Buying a timer might not seem important until you realize that the cheap timer you bought is not reliable and your cooking has been suffering for it. Once you make the decision to upgrade to a digital timer you will notice that your new clock is much more dependable and easy to use.

Illuminating The Future Of Kitchen Lighting Energy Efficiency By Capitol Lighting

It doesn’t matter if you live in a home with a modern kitchen that has all the fancy upgrades, or one that just has a single overhead light in the center of the room. If you’re not using the latest generation of energy-efficient bulbs, it’s time for a lighting upgrade.

“Kitchen lighting has made great strides in the past couple of years, not just from a design standpoint, but with regards to energy efficiency. So upgrades are definitely worth looking into,” says Joe Rey-Barreau, education consultant for the American Lighting Association (ALA) and an associate professor at the University of Kentucky’s School of Interior Design.
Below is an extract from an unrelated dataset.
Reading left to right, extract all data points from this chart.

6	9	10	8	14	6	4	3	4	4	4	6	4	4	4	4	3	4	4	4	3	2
He travels the country tracking trends, and one he’s noticed lately is the focus on energy conservation.

“Lighting manufacturers are spending a considerable amount of time, and dedicating a lot of resources to developing fixtures capable of using more energy-efficient light sources than the standard incandescent,” Rey-Barreau says. “And it’s no coincidence that this trend is growing in popularity at a time when energy costs are on the rise,” he says.
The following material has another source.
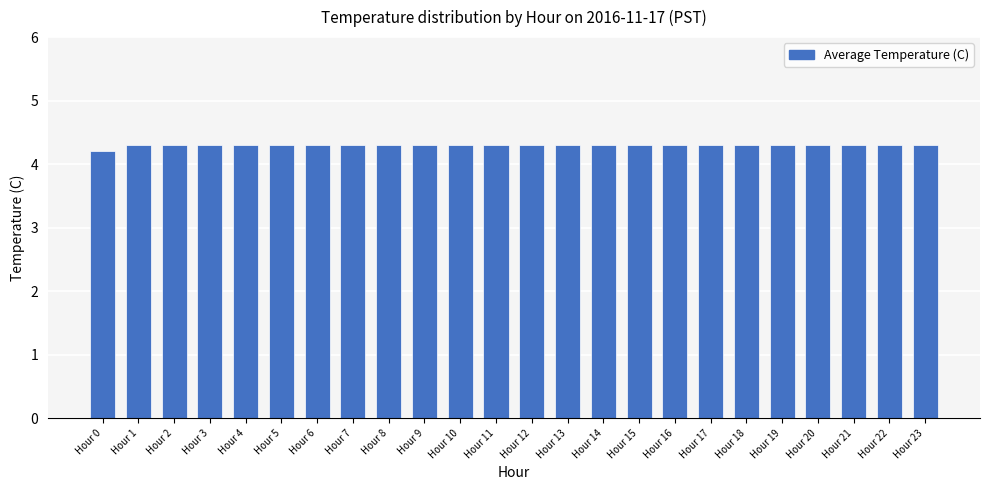

What is the average value?

4.3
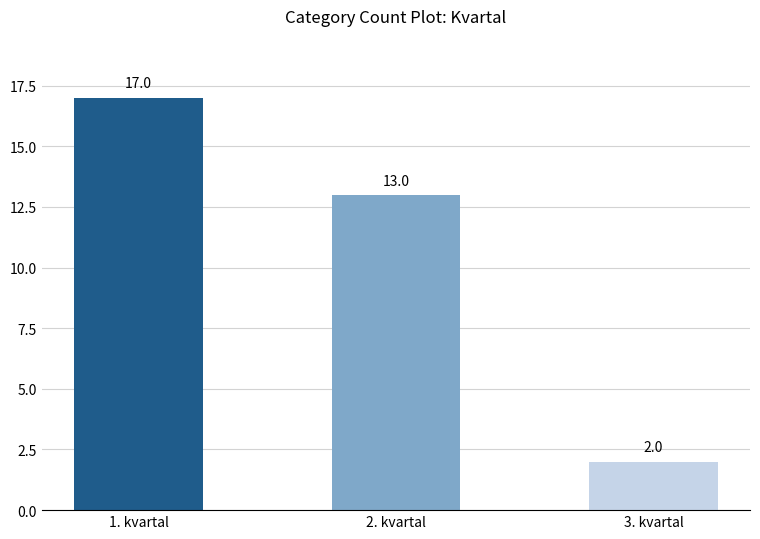

What is the label of the 3rd bar from the left?

3. kvartal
As recently as two years ago, the only fixtures available for the kitchen that used the most energy-efficient light sources available today – fluorescents and Light Emitting Diodes (LEDs) – were not aesthetically pleasing. In today’s marketplace, however, decorative energy-efficient fixtures are available in every product category, whether you’re looking for something traditional, modern or artsy.

“We know consumers want to capitalize on the fact that compact fluorescent bulbs are approximately three to four times more efficient than incandescent bulbs, and LEDs can be three to 10 times more efficient, so we’ve dedicated a lot of resources to developing new fixtures that utilize the technology,” says Scott Roos, vice president of product design for Juno Lighting Group. “We’ll be introducing an LED under-cabinet unit in the fall that requires just eight watts of energy to provide the same illumination as an 80-watt halogen light source. Our new LED down light will be 40 percent more energy efficient than a compact fluorescent and 75 percent more energy efficient than an incandescent.”

Holtkoetter International, Inc., a manufacturer of residential lighting fixtures based in St. Paul, Minn., plans to release several models of fixtures that use LEDs early next year. But energy-saving products are nothing new for Holtkoetter. “We’ve been offering fixtures that take halogen IRC bulbs, capable of improving energy efficiency by 50 percent, for the last five years,” says company president Paul Eusterbrock.

Infra Red Coating (IRC) bulbs are designed in such a way that the heat they generate can be recycled and turned into light.

Hubbardton Forge, a lighting manufacturer out of Chandler, Vt., meantime has concentrated its efforts on developing decorative fixtures that take compact fluorescents. “We have offerings in every category for decorative fixtures that really enhance what you get out of a compact fluorescent,” says George Chandler, president of Hubbardton Forge.

No matter which of the new technologies you choose to go with, when shopping for energy-efficient fixtures, Rey-Barreau says it is important to look for the Energy Star label. In order to qualify for the Energy Star designation, the product must meet specific performance criteria for energy-efficient performance set by the U.S. Department of Energy.

As for concerns people may have about the quality of light given off by compact fluorescents and LEDs, Rey-Barreau says that “while in the past color rendering may have been a concern, it is no longer a problem. Consumers can rest assured the quality closely matches that of incandescents.”

Today’s advancements are quite impressive, but what does the future hold? Rey-Barreau expects the lighting industry to work hard at getting more products on the shelves that use the most energy-efficient technology developed to date – LEDs. “Right now LEDs are still kind of expensive, but once they become more readily available, the cost will come down significantly,” he says.